§ To do
In the records below, find each line that holds "Επεκτείνεται" and return it.

Collected data
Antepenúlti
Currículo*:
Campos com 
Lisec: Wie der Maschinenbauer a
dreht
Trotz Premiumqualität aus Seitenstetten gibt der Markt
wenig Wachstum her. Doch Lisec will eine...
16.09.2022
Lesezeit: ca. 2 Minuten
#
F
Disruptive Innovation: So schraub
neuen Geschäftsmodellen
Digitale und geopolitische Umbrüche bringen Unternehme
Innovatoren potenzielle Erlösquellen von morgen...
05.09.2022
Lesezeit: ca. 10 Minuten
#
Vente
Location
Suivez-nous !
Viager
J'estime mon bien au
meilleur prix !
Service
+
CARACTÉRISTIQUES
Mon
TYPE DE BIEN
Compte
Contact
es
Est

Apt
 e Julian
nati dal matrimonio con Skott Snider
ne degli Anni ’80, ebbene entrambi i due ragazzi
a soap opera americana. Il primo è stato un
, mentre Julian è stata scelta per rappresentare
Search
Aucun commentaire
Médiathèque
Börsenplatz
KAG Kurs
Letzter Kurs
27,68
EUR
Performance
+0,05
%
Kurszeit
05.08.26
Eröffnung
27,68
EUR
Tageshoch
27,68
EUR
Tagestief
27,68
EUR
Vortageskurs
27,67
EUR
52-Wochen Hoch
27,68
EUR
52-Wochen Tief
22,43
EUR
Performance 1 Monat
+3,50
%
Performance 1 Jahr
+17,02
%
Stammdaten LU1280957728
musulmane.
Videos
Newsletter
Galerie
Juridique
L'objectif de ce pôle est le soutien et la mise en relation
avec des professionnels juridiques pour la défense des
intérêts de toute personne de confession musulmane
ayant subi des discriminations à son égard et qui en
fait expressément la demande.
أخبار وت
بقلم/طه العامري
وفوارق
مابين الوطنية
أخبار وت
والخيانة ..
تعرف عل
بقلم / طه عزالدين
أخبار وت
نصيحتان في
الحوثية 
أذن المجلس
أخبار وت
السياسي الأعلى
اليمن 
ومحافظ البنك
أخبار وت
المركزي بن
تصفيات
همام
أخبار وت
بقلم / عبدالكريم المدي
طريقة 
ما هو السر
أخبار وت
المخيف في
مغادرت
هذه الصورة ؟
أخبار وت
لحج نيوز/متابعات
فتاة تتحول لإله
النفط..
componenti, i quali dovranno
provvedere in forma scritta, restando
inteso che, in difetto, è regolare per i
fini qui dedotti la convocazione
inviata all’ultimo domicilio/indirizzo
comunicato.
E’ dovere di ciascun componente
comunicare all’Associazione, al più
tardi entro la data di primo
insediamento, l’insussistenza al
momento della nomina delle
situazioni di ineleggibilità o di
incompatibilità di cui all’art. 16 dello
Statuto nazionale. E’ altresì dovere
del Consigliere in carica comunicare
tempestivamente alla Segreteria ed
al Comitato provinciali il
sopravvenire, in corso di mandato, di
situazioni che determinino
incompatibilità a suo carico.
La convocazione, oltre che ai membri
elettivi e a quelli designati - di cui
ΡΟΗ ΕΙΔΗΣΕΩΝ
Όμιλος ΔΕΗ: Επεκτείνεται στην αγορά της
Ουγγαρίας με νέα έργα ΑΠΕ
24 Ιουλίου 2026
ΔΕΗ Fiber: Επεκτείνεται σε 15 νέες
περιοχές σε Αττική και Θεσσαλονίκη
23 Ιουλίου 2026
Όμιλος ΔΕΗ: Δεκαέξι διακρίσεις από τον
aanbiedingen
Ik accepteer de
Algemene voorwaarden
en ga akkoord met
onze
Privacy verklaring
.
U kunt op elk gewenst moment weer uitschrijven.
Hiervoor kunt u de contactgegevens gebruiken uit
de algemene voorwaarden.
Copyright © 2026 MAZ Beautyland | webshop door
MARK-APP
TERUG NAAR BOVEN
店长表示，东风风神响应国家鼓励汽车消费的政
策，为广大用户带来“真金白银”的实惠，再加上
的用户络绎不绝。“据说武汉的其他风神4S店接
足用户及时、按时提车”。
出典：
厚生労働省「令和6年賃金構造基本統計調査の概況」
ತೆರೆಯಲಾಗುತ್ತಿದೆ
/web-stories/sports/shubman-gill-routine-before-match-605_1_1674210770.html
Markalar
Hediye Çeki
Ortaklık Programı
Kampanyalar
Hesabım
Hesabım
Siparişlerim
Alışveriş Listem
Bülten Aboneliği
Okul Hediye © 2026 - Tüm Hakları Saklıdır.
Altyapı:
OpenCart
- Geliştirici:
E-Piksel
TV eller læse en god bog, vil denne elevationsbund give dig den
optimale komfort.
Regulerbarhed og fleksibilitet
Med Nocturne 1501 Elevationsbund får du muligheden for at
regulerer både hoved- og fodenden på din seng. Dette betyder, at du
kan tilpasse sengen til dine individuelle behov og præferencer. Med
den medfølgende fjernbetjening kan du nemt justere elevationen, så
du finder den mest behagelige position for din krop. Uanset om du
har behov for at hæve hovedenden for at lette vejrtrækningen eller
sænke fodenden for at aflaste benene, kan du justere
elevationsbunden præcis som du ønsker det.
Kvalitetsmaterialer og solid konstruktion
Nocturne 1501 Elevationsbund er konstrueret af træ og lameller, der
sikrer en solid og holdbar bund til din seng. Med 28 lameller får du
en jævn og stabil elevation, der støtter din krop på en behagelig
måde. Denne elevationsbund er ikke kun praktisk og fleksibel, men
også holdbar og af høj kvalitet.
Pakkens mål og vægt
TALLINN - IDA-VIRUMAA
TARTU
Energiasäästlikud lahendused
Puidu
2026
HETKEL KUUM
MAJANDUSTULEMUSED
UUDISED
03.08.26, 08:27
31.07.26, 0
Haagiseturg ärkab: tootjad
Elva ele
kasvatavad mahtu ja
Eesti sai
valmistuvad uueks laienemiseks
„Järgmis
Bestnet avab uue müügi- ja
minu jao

§ Written response
Όμιλος ΔΕΗ: Επεκτείνεται στην αγορά της
ΔΕΗ Fiber: Επεκτείνεται σε 15 νέες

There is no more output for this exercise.